Jeder 5. Mann ist von den nächtlichen Atemaussetzern betroffen – dagegen leidet nur jede 20. Frau unter der Krankheit.
Ihr Herz leidet unter den nächtlichen Atempausen
Die Atemaussetzer in der Nacht sind nicht harmlos. Zunächst kommt es aufgrund des Schlafmangels zu Kopfschmerzen, Sie fühlen sich am Tag zerschlagen und matt, Ihre Konzentration ist gestört. Im Tagesverlauf schlafen Sie immer wieder ein – besonders im Straßenverkehr kann das schwere Unfälle hervorrufen.
Bleibt eine Schlafapnoe längere Zeit unbehandelt, begünstigt sie das Entstehen von Bluthochdruck. Zudem führt der durch die Atemaussetzer verursachte Sauerstoffmangel zu HerzKreislauf-Erkrankungen wie Herzrhythmusstörungen, Vorhofflattern oder einer Verlangsamung des Herzschlags. Die zentrale Apnoe begünstigt ein Missverhältnis der Blutgase. Das bedeutet für Sie, dass Sie auf Dauer Bewusstseinsstörungen entwickeln können.
Beachten Sie die Warnzeichen einer Apnoe
Wenn Sie mit einem Partner zusammenleben, wird diesem recht schnell auffallen, dass Sie unter Atemaussetzern leiden. Anders sieht es aus, wenn Sie alleine leben. Dann kann es passieren, dass Ihre Schlafapnoe lange unbemerkt bleibt. Gerade in diesem Fall sollten Sie misstrauisch werden, wenn Ihnen tagsüber immer wieder die Augen zufallen, Sie ständig müde sind oder sogar in Gesellschaft anderer Menschen einfach einschlafen. Spätestens dann sollten Sie sich zu einer Untersuchung im Schlaflabor anmelden. Fragen Sie Ihren Arzt nach der Adresse des nächstgelegenen Schlaflabors.

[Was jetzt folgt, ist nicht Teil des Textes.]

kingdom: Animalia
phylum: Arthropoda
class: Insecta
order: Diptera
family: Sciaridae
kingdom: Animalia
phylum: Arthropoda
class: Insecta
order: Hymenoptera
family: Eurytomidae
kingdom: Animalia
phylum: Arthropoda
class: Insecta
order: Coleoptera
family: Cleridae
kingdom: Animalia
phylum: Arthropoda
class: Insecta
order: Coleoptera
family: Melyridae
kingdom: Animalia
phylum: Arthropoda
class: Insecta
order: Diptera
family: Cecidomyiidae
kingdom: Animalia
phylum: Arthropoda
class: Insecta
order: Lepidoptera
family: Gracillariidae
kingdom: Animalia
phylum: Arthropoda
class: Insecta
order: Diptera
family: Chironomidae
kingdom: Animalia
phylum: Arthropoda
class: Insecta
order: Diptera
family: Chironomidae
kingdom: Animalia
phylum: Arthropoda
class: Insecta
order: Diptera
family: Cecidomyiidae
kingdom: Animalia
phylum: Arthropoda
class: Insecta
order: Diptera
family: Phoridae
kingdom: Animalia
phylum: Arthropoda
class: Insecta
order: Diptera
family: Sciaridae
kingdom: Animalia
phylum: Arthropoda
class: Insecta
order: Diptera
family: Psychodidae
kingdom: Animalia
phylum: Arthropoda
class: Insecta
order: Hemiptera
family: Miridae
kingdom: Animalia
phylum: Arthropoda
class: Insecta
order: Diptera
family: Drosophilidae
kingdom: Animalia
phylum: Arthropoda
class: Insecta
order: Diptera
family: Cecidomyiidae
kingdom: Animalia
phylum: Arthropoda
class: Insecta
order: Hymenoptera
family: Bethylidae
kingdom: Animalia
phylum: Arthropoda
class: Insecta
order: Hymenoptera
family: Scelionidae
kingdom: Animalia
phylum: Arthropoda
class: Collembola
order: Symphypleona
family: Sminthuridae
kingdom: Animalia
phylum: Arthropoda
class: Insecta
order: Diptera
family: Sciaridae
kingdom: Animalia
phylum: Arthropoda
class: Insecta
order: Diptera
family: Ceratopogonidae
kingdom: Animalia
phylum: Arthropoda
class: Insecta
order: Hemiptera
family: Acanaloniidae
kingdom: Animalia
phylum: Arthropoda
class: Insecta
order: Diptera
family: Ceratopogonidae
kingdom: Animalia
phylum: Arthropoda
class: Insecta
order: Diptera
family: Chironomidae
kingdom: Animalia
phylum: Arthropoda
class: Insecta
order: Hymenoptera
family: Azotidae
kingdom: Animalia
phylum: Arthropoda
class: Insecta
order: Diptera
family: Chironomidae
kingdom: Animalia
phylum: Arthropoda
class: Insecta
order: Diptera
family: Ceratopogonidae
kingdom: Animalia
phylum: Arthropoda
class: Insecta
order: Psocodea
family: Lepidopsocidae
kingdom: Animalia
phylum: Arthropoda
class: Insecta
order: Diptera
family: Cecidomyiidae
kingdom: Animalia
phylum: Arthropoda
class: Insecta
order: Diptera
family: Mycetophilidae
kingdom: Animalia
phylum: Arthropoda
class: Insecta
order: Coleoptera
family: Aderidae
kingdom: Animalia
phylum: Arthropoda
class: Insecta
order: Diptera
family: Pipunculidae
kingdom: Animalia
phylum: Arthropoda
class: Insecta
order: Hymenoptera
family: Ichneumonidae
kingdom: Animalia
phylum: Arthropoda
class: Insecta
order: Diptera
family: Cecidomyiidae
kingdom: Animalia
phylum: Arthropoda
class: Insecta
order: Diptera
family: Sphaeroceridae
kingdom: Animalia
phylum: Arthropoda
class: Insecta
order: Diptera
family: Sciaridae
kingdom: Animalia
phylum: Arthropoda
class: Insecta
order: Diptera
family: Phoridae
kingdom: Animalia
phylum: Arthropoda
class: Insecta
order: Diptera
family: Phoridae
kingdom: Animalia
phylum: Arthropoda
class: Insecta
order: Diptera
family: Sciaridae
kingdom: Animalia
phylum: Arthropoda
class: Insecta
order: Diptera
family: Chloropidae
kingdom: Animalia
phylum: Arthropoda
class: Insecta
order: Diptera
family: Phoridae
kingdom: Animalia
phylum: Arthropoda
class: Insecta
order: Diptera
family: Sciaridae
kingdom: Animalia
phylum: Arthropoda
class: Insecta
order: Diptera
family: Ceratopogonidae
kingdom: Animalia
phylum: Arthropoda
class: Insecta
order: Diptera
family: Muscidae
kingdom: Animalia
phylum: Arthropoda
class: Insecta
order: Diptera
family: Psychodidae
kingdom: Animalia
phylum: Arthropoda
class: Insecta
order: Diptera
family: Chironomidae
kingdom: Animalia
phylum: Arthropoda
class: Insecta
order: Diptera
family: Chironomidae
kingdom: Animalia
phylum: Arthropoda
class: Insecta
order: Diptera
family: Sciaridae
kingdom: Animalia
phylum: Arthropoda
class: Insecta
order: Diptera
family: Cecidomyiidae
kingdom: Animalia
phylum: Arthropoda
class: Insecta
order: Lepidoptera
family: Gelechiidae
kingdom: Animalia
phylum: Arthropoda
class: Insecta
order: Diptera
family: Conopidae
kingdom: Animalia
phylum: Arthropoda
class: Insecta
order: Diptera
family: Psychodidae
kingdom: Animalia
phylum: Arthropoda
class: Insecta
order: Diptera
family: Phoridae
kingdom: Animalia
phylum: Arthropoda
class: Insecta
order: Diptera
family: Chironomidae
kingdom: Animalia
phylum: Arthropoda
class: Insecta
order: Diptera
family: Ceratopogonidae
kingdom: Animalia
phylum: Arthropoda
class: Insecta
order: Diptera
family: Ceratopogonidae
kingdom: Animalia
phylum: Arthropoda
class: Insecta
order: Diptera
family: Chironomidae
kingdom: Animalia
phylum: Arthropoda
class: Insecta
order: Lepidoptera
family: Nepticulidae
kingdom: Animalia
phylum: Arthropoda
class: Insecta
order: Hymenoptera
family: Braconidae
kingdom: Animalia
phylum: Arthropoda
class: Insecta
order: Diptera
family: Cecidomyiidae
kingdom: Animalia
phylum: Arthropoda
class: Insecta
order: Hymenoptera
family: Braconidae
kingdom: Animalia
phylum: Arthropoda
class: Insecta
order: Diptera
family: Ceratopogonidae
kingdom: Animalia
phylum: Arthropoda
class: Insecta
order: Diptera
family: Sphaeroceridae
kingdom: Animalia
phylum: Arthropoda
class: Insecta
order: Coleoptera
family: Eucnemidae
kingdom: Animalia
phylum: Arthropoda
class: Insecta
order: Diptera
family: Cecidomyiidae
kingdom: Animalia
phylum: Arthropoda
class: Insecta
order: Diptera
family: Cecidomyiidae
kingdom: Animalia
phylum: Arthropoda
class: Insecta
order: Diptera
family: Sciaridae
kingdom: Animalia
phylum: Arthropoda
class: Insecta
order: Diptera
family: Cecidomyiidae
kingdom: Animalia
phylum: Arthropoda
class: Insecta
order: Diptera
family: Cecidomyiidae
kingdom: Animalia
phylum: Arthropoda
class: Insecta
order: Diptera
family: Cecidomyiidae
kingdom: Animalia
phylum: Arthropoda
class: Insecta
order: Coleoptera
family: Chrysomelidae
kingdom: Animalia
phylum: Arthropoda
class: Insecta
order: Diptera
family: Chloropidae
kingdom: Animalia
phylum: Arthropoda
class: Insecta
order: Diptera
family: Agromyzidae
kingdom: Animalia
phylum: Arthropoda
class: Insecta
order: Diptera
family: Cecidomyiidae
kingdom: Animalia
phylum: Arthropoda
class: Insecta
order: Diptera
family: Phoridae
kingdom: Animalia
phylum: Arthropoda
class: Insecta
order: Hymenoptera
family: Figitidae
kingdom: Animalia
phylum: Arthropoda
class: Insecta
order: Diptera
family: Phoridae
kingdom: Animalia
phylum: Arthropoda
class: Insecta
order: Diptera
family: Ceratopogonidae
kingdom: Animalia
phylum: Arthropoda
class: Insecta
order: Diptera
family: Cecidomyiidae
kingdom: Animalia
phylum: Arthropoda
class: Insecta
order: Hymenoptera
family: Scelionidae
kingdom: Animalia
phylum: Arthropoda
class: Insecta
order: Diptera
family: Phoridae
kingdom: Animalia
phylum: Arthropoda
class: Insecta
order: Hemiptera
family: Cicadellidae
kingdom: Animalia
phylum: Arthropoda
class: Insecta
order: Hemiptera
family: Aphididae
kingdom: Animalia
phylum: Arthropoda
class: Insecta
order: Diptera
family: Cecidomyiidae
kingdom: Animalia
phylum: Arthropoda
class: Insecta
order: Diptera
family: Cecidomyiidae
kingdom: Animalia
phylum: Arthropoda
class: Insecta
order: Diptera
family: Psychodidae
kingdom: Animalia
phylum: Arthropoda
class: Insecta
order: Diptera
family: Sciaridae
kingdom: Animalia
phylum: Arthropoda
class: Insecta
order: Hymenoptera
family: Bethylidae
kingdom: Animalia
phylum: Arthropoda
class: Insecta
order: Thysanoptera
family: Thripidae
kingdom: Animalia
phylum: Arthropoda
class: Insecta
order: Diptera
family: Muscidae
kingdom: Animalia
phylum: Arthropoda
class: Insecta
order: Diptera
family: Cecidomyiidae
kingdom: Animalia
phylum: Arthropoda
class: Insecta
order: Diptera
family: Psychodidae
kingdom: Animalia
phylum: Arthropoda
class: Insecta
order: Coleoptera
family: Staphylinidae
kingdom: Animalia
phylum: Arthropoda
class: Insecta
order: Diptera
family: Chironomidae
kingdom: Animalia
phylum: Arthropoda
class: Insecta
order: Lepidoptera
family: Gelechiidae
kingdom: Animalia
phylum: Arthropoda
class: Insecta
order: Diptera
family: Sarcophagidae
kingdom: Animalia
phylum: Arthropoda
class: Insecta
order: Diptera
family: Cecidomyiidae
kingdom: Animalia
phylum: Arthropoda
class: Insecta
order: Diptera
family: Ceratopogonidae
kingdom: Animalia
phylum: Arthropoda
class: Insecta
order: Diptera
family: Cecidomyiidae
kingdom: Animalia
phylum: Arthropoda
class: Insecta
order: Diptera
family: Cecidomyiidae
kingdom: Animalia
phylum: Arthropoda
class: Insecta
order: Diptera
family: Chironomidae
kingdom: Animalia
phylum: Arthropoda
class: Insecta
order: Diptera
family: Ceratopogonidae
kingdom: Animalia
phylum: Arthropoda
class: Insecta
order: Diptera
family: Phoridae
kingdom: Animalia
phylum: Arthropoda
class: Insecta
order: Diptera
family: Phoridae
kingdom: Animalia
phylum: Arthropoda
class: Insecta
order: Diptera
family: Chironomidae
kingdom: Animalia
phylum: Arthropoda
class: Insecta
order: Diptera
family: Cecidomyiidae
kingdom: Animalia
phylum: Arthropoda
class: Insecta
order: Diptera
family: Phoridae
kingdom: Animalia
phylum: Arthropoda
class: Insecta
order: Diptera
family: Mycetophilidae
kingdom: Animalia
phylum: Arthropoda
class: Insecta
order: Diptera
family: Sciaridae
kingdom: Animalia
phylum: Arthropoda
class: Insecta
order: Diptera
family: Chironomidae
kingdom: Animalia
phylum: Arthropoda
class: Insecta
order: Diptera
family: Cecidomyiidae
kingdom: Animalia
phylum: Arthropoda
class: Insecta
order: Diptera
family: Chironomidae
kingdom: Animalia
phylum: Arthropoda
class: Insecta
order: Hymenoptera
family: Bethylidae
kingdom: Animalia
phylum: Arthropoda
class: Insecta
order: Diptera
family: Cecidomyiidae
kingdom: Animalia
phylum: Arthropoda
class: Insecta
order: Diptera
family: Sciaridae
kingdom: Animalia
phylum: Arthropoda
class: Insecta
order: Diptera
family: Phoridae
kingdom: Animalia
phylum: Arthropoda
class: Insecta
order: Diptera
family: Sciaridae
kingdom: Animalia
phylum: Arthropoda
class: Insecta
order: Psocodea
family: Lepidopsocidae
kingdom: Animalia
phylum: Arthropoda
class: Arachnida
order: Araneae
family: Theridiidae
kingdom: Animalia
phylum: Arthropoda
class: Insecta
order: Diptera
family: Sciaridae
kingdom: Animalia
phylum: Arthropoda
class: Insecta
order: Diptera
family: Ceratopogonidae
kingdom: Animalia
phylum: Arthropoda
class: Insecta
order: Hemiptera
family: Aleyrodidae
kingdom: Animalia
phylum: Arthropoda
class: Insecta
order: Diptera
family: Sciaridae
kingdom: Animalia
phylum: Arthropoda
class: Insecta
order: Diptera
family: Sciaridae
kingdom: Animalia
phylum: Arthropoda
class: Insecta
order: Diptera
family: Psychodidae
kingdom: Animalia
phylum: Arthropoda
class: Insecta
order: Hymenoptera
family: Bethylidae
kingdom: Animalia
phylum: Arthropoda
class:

So bereiten Sie sich auf die Untersuchung vor
Vor der Untersuchung im Schlaflabor sollten Sie zwei bis drei Wochen lang eine Art Schlaftagebuch führen. Halten Sie hierin fest, ob Sie durchschlafen oder vielleicht beim Einschlafen voller Panik aufwachen, ob Sie tagsüber müde sind oder ganz plötzlich, auch mitten im Gespräch, einnicken. Aufgrund dieses Protokolls kann Ihr behandelnder Arzt schon einen Überblick über Ihre Schlafprobleme gewinnen.